Die neue Masche der Bettlerbanden im ÖV

Von Maria Rodriguez . Aktualisiert am 12.10.2009
Sie verteilen Bittkarten in Tram, Bus und Zug und werden dabei äusserst aufdringlich. Das organisierte Betteln beschäftigt zunehmend auch die Polizei.
Die hohle Hand: Bettler belagern immer öfter auch Passagiere in Tram und Bus. Bild: KEYSTONE/AP

Eine kranke Tochter, die dringend Geld für eine Operation braucht, oder eine hungernde Familie: Wenn es um das Geldeintreiben geht, sind der Fantasie der Bettler keine Grenzen gesetzt.
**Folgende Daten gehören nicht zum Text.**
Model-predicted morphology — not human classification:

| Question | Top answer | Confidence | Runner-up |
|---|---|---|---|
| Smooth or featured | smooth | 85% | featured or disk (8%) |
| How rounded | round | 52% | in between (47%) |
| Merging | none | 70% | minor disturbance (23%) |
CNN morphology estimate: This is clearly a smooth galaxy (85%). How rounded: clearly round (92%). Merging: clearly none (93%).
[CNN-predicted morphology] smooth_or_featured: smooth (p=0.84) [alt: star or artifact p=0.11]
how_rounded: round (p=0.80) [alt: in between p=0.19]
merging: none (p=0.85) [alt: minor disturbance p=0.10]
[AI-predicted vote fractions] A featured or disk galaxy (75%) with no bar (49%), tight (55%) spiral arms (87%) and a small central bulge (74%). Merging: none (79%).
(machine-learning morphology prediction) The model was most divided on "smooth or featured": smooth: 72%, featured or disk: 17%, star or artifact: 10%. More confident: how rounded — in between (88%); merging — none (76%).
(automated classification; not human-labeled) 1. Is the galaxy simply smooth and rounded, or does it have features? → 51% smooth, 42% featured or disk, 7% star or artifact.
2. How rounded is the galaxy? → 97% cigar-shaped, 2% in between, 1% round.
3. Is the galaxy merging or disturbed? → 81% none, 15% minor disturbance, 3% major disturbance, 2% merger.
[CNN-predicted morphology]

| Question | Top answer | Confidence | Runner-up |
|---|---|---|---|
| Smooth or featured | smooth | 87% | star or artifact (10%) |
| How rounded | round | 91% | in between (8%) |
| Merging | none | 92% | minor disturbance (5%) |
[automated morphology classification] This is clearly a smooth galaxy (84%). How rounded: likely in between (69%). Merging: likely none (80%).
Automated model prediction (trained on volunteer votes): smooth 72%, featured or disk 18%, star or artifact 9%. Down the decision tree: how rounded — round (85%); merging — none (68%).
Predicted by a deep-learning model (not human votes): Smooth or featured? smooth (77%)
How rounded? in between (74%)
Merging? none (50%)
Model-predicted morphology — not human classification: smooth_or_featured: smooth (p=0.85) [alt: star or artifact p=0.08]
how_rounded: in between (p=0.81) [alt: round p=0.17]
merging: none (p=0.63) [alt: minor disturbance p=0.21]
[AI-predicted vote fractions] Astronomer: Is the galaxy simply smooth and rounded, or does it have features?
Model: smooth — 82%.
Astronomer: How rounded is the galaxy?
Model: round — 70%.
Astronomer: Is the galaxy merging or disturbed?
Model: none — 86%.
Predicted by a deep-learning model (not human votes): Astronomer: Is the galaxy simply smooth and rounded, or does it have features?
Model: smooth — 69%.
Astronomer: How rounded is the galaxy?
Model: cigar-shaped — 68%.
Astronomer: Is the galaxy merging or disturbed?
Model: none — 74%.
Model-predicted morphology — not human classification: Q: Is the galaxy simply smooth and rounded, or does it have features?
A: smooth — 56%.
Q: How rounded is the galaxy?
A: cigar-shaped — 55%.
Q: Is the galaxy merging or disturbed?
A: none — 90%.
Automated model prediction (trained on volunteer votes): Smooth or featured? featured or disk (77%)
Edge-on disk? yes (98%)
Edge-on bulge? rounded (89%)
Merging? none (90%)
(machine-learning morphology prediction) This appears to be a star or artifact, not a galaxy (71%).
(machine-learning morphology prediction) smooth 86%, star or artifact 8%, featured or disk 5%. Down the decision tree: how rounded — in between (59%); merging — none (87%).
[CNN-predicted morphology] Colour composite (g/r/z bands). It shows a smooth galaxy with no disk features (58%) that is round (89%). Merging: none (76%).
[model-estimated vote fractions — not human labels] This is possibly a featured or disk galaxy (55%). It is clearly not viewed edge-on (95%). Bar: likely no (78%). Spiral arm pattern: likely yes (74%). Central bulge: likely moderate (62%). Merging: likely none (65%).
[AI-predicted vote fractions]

Neuerdings belagern sie mit ihren Bittkarten Passagiere in Tram, Bus und Zug. Ähnlich wie in vielen Restaurants werden die Karten mit einer schicksalhaften Geschichte verteilt, beim Wiedereinsammeln machen die Bettler die hohle Hand und werden dabei ziemlich aufdringlich: «Nachdem sie mit den Karten kräftig auf die Tränendrüse gedrückt haben, wollen sie mindestens 5 Franken», erklärt VBZ-Sprecher Andreas Uhl, der die Masche der Bettler aus eigener Erfahrung kennt.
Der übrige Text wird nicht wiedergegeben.